Webscrape syntax help

Posted: Tue Feb 14, 2006 3:47 am
by ibnewbie

I'm new to the world of rss feeder/reader, and i love awasu and its capabilities. I liked it even more when I found out that I can get information from non rss-enabled websites via webscraper!

Now I'm relatively new to webscrape and am trying to learn the syntax, but I'm having some trouble.

Say for example that I want to grab the information from a job listing website (the company's website) ... ... ategory=26

My problem occurs when I use Webscraper Settings GUI in determining the various "Section" and "Item" patterns.

Is there an easy way to learn the syntax or how to approach this?


Posted: Wed Feb 15, 2006 2:55 am
by abwilson
Sorry, but I don't know of any easy way. You should make sure to read the WebScrape Release Notes document, which introduces regular expressions. You can also search the Web for documents about writing regular expressions; O'Reilly has an entire book devoted to the topic. Certainly try to understand how the sample .ini files delivered with WebScrape work.

Finally, pay attention to special characters and what they mean and realize that "normal" characters represent themselves.
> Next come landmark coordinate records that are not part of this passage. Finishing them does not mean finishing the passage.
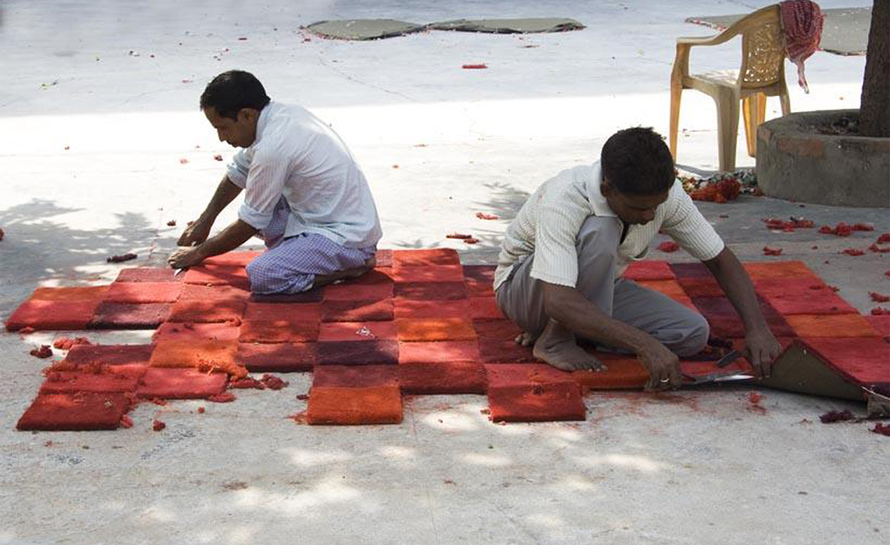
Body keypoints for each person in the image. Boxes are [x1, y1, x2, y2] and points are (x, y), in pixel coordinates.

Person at [494, 127, 781, 391]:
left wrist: (757, 328)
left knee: (692, 333)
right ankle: (555, 339)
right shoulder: (564, 197)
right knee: (601, 229)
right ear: (607, 189)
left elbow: (719, 259)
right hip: (526, 291)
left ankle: (576, 327)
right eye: (638, 208)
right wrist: (643, 344)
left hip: (589, 291)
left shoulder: (666, 197)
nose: (650, 216)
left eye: (657, 205)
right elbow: (556, 300)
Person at [169, 70, 382, 293]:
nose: (222, 138)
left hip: (346, 238)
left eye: (223, 128)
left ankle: (350, 267)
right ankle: (307, 254)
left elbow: (250, 223)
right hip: (318, 217)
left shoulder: (273, 148)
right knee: (260, 199)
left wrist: (199, 252)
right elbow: (238, 171)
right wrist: (205, 221)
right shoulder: (282, 114)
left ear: (247, 115)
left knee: (263, 274)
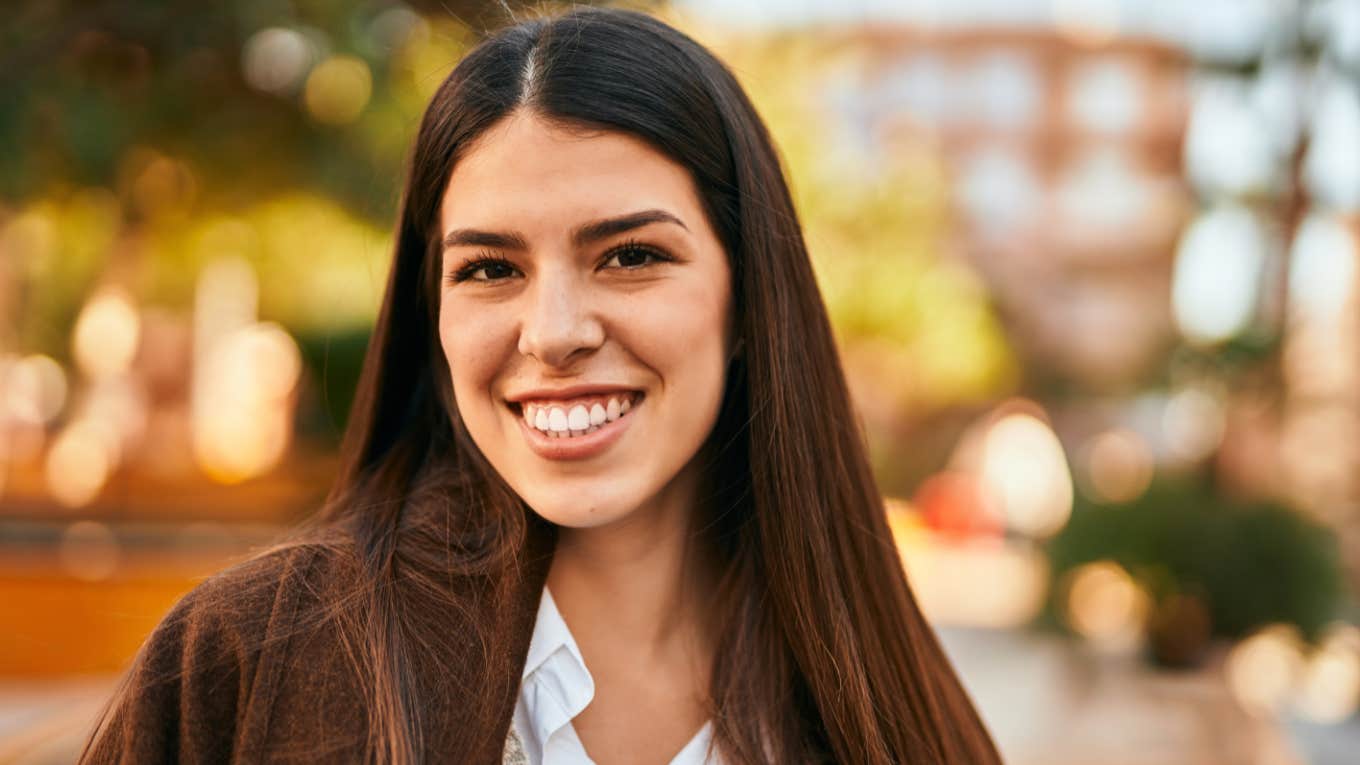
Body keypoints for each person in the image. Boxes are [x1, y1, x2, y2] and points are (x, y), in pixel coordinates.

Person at [82, 7, 1001, 764]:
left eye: (631, 255)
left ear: (750, 299)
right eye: (488, 269)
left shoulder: (889, 711)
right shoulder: (250, 660)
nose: (555, 333)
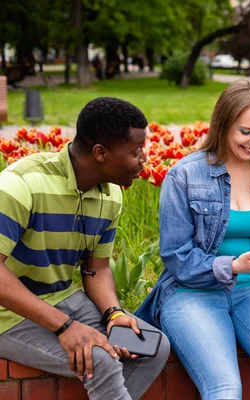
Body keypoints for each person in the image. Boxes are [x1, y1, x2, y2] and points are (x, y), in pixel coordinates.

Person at [135, 79, 250, 400]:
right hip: (192, 293)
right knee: (224, 387)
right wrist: (231, 266)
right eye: (245, 131)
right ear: (223, 124)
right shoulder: (185, 175)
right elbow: (176, 257)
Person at [0, 97, 170, 400]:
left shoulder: (110, 195)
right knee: (99, 358)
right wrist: (66, 327)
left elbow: (97, 268)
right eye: (135, 151)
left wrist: (113, 313)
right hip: (6, 313)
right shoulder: (21, 185)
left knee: (152, 346)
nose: (144, 158)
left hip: (62, 297)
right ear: (100, 153)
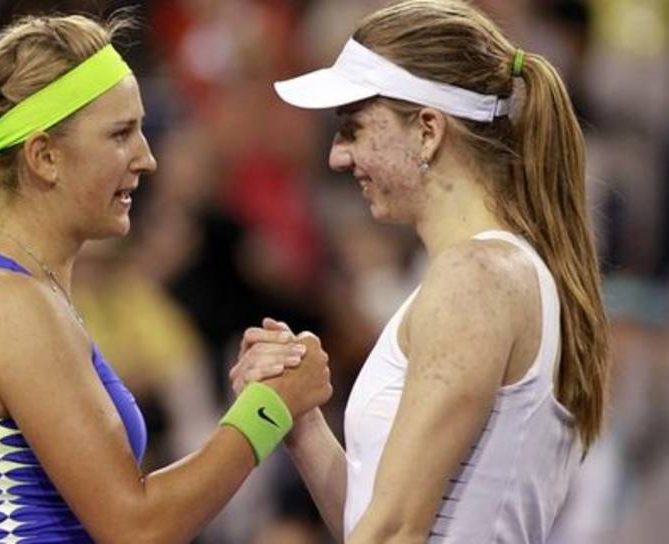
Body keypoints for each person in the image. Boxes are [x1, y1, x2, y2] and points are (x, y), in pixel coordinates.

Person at [0, 14, 332, 543]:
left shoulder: (26, 294)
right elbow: (137, 526)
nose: (147, 159)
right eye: (121, 134)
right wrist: (269, 408)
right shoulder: (5, 305)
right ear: (44, 156)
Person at [231, 1, 609, 542]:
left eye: (354, 128)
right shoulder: (481, 274)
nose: (338, 156)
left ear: (428, 130)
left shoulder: (477, 278)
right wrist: (303, 421)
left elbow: (393, 532)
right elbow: (377, 518)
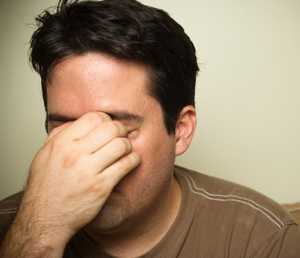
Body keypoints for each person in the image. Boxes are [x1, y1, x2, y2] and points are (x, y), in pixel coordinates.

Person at [0, 0, 299, 257]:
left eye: (117, 128)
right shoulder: (10, 230)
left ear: (181, 130)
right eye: (67, 127)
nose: (88, 156)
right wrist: (39, 233)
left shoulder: (262, 239)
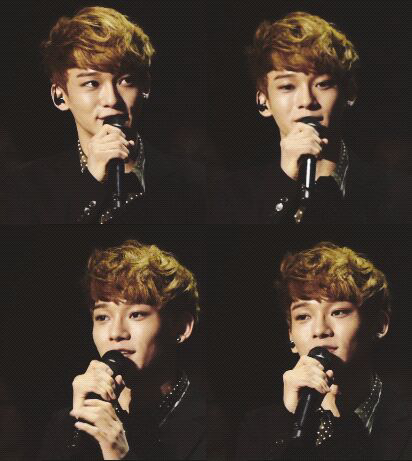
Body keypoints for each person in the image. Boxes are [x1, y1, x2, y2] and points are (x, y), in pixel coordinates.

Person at [3, 6, 205, 224]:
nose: (111, 99)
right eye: (91, 83)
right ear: (60, 96)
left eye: (126, 80)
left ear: (145, 86)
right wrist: (90, 184)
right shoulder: (26, 188)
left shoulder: (196, 183)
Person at [236, 242, 412, 460]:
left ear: (379, 325)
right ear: (291, 335)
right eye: (303, 316)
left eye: (338, 312)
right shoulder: (260, 428)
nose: (320, 330)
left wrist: (341, 430)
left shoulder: (403, 421)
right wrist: (292, 422)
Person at [215, 11, 386, 233]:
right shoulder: (232, 196)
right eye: (287, 86)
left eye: (323, 84)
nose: (306, 101)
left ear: (349, 93)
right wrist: (284, 182)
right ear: (263, 101)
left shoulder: (395, 193)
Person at [39, 240, 206, 459]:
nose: (116, 332)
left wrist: (119, 455)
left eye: (136, 314)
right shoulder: (65, 425)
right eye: (102, 317)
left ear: (181, 327)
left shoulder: (213, 424)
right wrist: (78, 431)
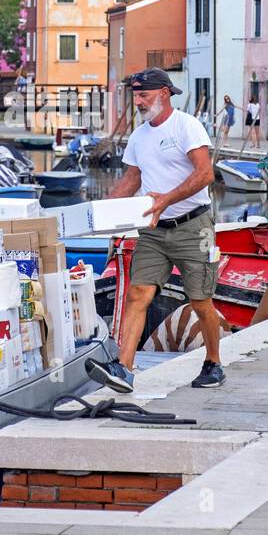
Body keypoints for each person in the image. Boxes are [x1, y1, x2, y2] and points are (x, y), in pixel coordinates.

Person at [85, 68, 226, 394]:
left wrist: (166, 199)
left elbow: (205, 174)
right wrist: (98, 213)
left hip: (194, 226)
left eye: (144, 95)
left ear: (164, 93)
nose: (138, 101)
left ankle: (214, 363)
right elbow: (131, 181)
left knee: (200, 301)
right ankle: (125, 368)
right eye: (135, 95)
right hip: (152, 230)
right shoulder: (138, 136)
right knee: (138, 294)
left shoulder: (186, 126)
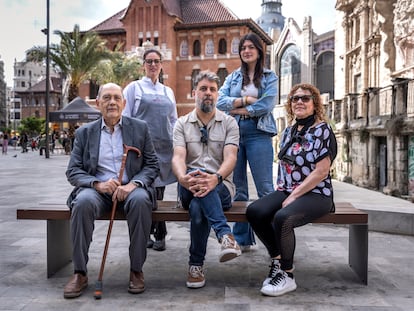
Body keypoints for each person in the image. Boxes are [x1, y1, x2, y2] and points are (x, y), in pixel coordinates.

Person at [63, 83, 159, 299]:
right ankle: (80, 272)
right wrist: (98, 184)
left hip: (131, 189)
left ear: (124, 103)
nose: (112, 102)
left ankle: (136, 270)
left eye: (117, 97)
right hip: (98, 190)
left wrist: (132, 185)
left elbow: (153, 165)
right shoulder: (84, 132)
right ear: (98, 103)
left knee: (141, 200)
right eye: (107, 97)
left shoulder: (140, 128)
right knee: (83, 202)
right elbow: (73, 171)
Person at [246, 83, 337, 297]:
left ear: (315, 104)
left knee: (282, 217)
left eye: (305, 98)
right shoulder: (289, 131)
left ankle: (288, 275)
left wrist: (294, 196)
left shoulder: (322, 130)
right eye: (295, 98)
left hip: (317, 193)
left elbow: (321, 172)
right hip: (288, 189)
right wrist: (283, 194)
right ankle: (277, 258)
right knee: (255, 211)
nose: (299, 102)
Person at [171, 71, 242, 289]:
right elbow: (178, 157)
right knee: (198, 181)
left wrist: (216, 178)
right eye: (203, 89)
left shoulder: (229, 123)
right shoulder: (181, 124)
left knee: (198, 207)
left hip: (221, 187)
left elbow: (231, 157)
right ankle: (225, 235)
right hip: (188, 184)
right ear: (194, 93)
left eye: (212, 89)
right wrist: (183, 177)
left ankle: (195, 266)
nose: (208, 93)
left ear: (218, 95)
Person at [217, 32, 278, 251]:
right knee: (239, 188)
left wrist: (241, 109)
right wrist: (245, 100)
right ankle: (242, 238)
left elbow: (267, 105)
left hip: (259, 133)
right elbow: (219, 101)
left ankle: (275, 240)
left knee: (266, 189)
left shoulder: (270, 76)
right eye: (243, 48)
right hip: (234, 133)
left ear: (259, 51)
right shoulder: (233, 77)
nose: (247, 51)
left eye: (251, 47)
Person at [123, 48, 177, 252]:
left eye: (156, 61)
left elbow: (173, 121)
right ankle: (149, 232)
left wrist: (178, 145)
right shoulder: (133, 88)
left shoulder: (168, 91)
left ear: (161, 65)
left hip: (164, 149)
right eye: (149, 61)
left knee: (159, 193)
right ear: (143, 65)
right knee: (146, 191)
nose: (153, 65)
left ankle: (159, 234)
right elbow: (125, 119)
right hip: (141, 150)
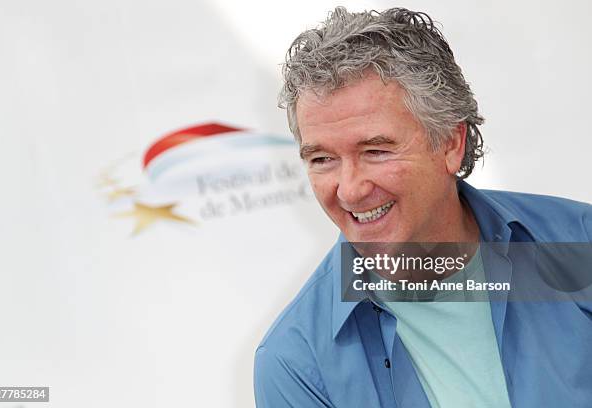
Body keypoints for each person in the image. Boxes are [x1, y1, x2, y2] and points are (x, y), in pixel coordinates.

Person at [254, 7, 592, 408]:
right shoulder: (295, 362)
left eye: (376, 151)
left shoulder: (579, 243)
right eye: (322, 159)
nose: (350, 190)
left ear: (451, 143)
The key point is that if a web page contains a double-quote character (") you need to match, you must include it explicitly, not, say, a single-quote character (') just because in other contexts the two can sort of mean the same thing.

Taka may have some words of wisdom about WebScrapeSettings.exe.

Posted: Wed Feb 15, 2006 3:49 am
by abwilson
Looking into WebScrape (as opposed to MonitorURLs) to give you the information you want, I've struck out again: The same https problem keeps WebScrape from properly retrieving the page. So, neither WebScrape nor MonitorURLs will do what you want.

Sorry I couldn't help with this one.